Transcribe this listing exactly; omit the pictures.

## ENTRIES SHOWN
○ ○ ○ ○ ○ ○ ○

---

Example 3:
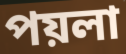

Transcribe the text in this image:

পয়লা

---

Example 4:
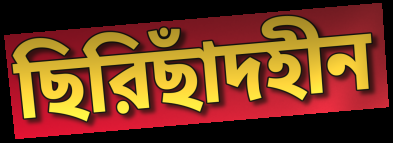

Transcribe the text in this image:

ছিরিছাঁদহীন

○ ○ ○ ○ ○ ○ ○

## TASK RESULT
---

Example 3:

Transcribe the text in this image:

পয়লা

---

Example 4:

Transcribe the text in this image:

ছিরিছাঁদহীন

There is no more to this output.